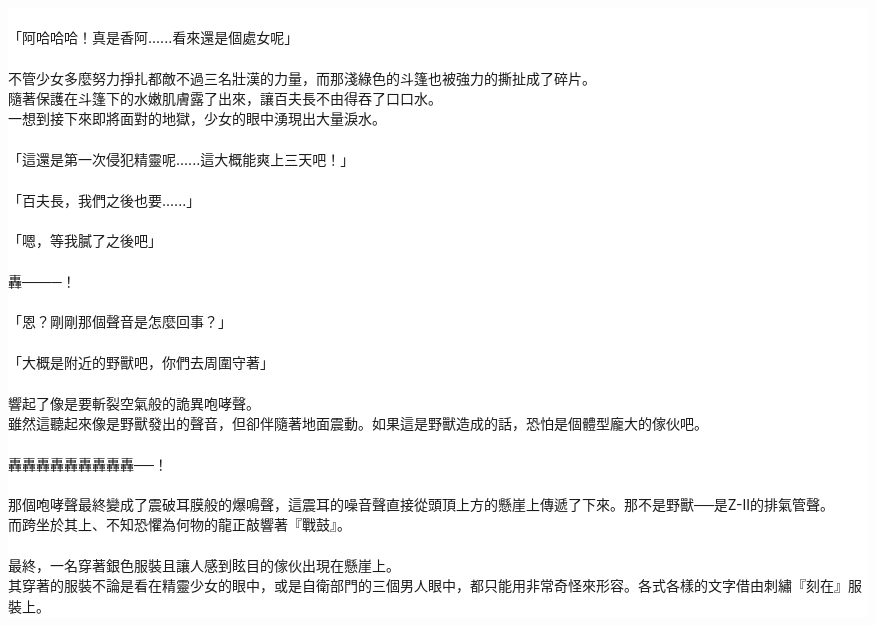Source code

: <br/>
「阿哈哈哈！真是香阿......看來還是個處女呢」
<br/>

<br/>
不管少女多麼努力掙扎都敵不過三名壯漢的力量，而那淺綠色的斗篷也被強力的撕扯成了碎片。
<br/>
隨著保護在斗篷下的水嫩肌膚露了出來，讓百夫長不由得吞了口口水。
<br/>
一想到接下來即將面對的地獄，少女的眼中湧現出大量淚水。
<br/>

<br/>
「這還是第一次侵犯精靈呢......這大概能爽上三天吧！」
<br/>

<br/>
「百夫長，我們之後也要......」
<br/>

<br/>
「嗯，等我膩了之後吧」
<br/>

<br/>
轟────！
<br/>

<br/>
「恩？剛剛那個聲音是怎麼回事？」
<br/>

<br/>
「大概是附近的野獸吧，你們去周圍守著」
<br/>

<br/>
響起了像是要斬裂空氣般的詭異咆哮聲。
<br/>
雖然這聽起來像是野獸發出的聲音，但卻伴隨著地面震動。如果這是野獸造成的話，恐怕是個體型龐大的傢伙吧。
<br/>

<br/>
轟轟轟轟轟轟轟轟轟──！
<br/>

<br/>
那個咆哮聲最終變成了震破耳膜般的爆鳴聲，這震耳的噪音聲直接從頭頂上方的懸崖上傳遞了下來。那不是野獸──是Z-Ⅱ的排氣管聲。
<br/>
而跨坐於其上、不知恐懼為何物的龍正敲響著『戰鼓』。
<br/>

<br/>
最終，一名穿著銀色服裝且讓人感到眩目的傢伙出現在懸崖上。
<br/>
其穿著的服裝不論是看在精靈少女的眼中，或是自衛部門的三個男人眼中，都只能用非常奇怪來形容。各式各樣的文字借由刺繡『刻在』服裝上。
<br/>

☆ ☆ ☆ ☆

| TASK ITEM |
Would you repeat, exactly and with nothing added, every line from the line containing "那個咆哮聲最終變成了震破耳膜" through the last line of the records above?

| SOLUTION FOR THIS TASK |
那個咆哮聲最終變成了震破耳膜般的爆鳴聲，這震耳的噪音聲直接從頭頂上方的懸崖上傳遞了下來。那不是野獸──是Z-Ⅱ的排氣管聲。
<br/>
而跨坐於其上、不知恐懼為何物的龍正敲響著『戰鼓』。
<br/>

<br/>
最終，一名穿著銀色服裝且讓人感到眩目的傢伙出現在懸崖上。
<br/>
其穿著的服裝不論是看在精靈少女的眼中，或是自衛部門的三個男人眼中，都只能用非常奇怪來形容。各式各樣的文字借由刺繡『刻在』服裝上。
<br/>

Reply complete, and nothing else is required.